A colleague of mine has asked that I write him a letter of recommendation (LOR). I will call him Steve. He recently was denied tenure and is looking for a new position at several other universities. Steve is currently a co-author on three papers I am trying to publish. He has been extremely difficult to work with on these papers. (There is a reason he is being denied tenure. Everything is a battle with him). I am not in good conscience able to write a strong LOR for Steve. I am not even in good conscience able to write a LOR for him at all. I am of the opinion that he should never hold another faculty position again.
There are a few questions on this site, such as this one, that suggest that I should tell Steve that I cannot write him a strong letter of recommendation. However, Steve also funded a graduate student that worked with us on all three of the aforementioned papers, so there is money and a fledgling student involved, not to mention my own publications. There are two concerns that I thus have:
By declining to write Steve a LOR, I fear that he will refuse to cooperate on the pending publications we have. (And he has not exactly been cooperative to begin with. Again, there is a reason he is being dismissed). This would obviously affect my publications that I have worked on for the past two years. (I regret even getting tangled up with Steve. But that's a discussion for a different day). Moreover, it would be rather unfortunate for the graduate student Steve oversaw if these publications are held hostage or squashed. This graduate student is deserving of these publications and her career could be quite negatively affected by not getting these papers published. Steve has already informed this student that if she does not comply with helping him obtain a new position, he will not allow her to defend her dissertation in a few months.
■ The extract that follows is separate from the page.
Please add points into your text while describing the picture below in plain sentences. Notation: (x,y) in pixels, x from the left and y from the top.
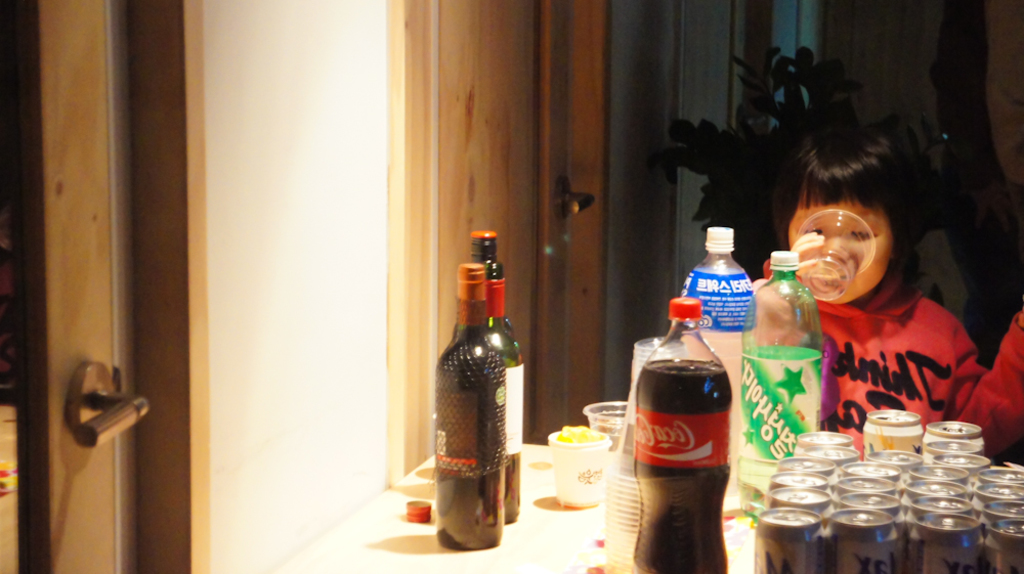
This kid (848,394) is sitting on a chair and drinking water (840,275). On this table (547,501) there are bottles (714,434), tins (872,488) and cups (624,442). This is door (480,176). Far there is a plant (730,162).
By declining to write a LOR for Steve, I also feel that I am declining to provide the search committees at Steve's potential employers valuable insight into what he will be like as a faculty member. I personally would be rather frustrated if I was on a search committee and was denied important information on the temperament and capabilities of a candidate because no one wanted to speak ill of an incorrigible and manipulative colleague. I would also feel rather angry if I was an applicant to one of Steve's potential employers and was passed over because no one dared write a negative letter about a weak candidate. Unlike the case of declining to write a letter for a weak student, allowing a potential faculty member to obscure his actions as a professor can have a much larger impact in my opinion. (Poor students fail out and are dismissed from the program; poor professors dodge and scramble, all the while affecting their students and colleagues).
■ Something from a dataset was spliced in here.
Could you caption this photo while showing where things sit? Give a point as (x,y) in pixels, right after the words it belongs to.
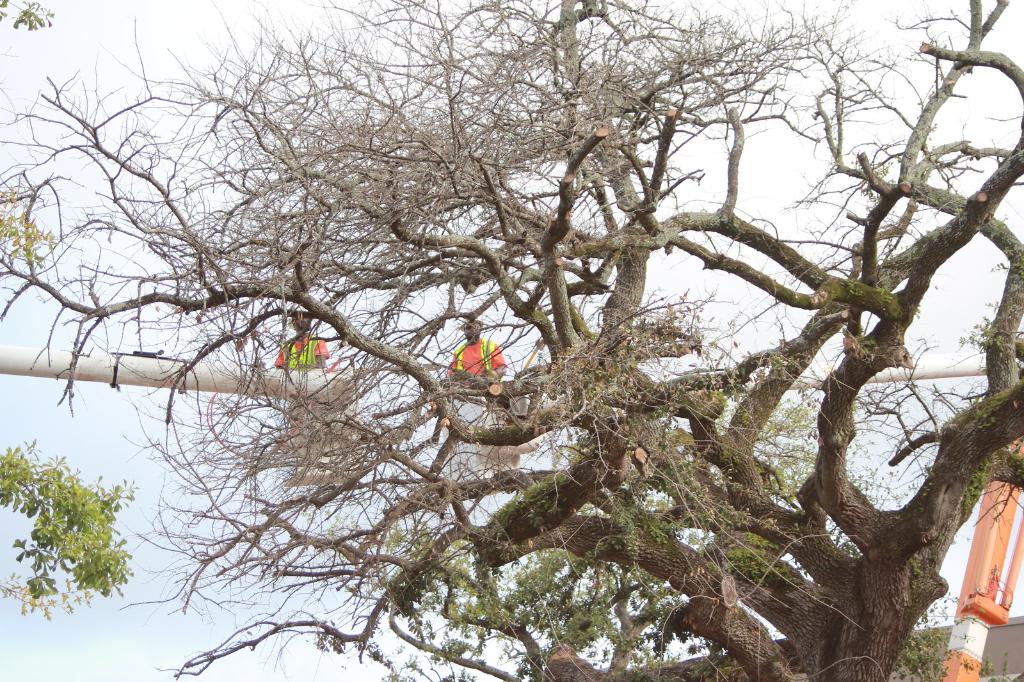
In the center of the image (545,388) we can see a tree (611,472). In the middle of the image (481,360) we can see two persons (499,357) present on the rod (208,369). On the right side of the image (964,681) a machine (971,662) is there. In the background of the image (259,151) there is a sky (204,27).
I am uniquely equipped in my department to write at length about Steve's capabilities as a faculty member. I have done by far the most work with him out of any of the faculty. Steve already has a letter of recommendation from our department chair that expresses Steve's strong ability to obtain grants (one of his few positive capabilities). Steve likely could find one or two other faculty members to write him positive letters (even if they have to stretch the truth in order to save face before Steve). He obtained such letters for his intermediate review (done 3-4 years before applying for tenure as a means of gauging if a potential tenure candidate is progressing on the path). Because no one wanted to step up and write Steve a letter of reservation (i.e. "I have reservations about this candidate"), he continued to do the things that ended up leading to him being denied tenure. It cost the department time and money, as well as engendered a distrust of our department among the university administration.
With these two thoughts in mind, should I decline to write Steve a letter of recommendation?
ADDENDUM
I will admit that there is potential for a revenge factor here. I also feel that it is important that actions such as Steve's not be perpetuated. I am able to provide concrete examples and commentary on his fitness for a faculty position and would refrain from ad hominem attacks.
Because the LOR process would be kept private, I feel that I would have enough time to still submit each of the three publications Steve and I co-authored before Steve could possibly find out I had essentially blacklisted him. All three papers are in their final "submission-ready" format. We are literally just waiting for Steve to finish applying for new positions so that he can give the final submission approval as an author.
I have spoken with department administration about Steve's student. They are considering what to do in terms of interventions.
To address the people worried about litigation for defamation: I am not excessively worried about losing a defamation case. Campus police records, written statements by multiple graduate students, previously recorded statements by faculty, email records--all are likely admissible in court. I would be able to satisfy the onus probandi requisite for defeating a defamation case (in my opinion). In a prior life, I worked as counsel for a large school district. My specialty: Employment law. This includes defending the district against employees and students who claim they were "defamed" by negative reviews/termination. While perhaps warranted in general, I am ultimately not looking for legal advice on this matter. I have an attorney on retainer and understand basic tort law.